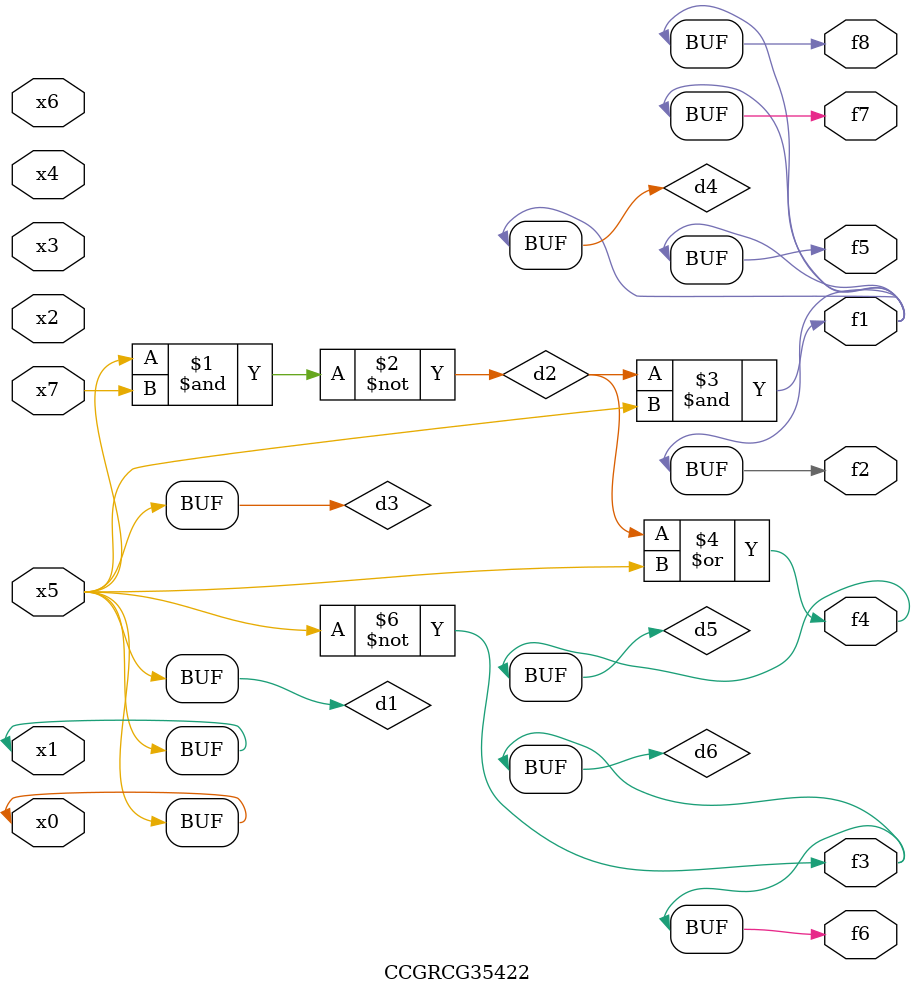
<source format=v>
module CCGRCG35422(
	input x0, x1, x2, x3, x4, x5, x6, x7,
	output f1, f2, f3, f4, f5, f6, f7, f8
);

	wire d1, d2, d3, d4, d5, d6;

	buf (d1, x0, x5);
	nand (d2, x5, x7);
	buf (d3, x0, x1);
	and (d4, d2, d3);
	or (d5, d2, d3);
	nor (d6, d1, d3);
	assign f1 = d4;
	assign f2 = d4;
	assign f3 = d6;
	assign f4 = d5;
	assign f5 = d4;
	assign f6 = d6;
	assign f7 = d4;
	assign f8 = d4;
endmodule

</source>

========================================================================

All lines that contain the word "assign" should be copied from the listing.

	assign f1 = d4;
	assign f2 = d4;
	assign f3 = d6;
	assign f4 = d5;
	assign f5 = d4;
	assign f6 = d6;
	assign f7 = d4;
	assign f8 = d4;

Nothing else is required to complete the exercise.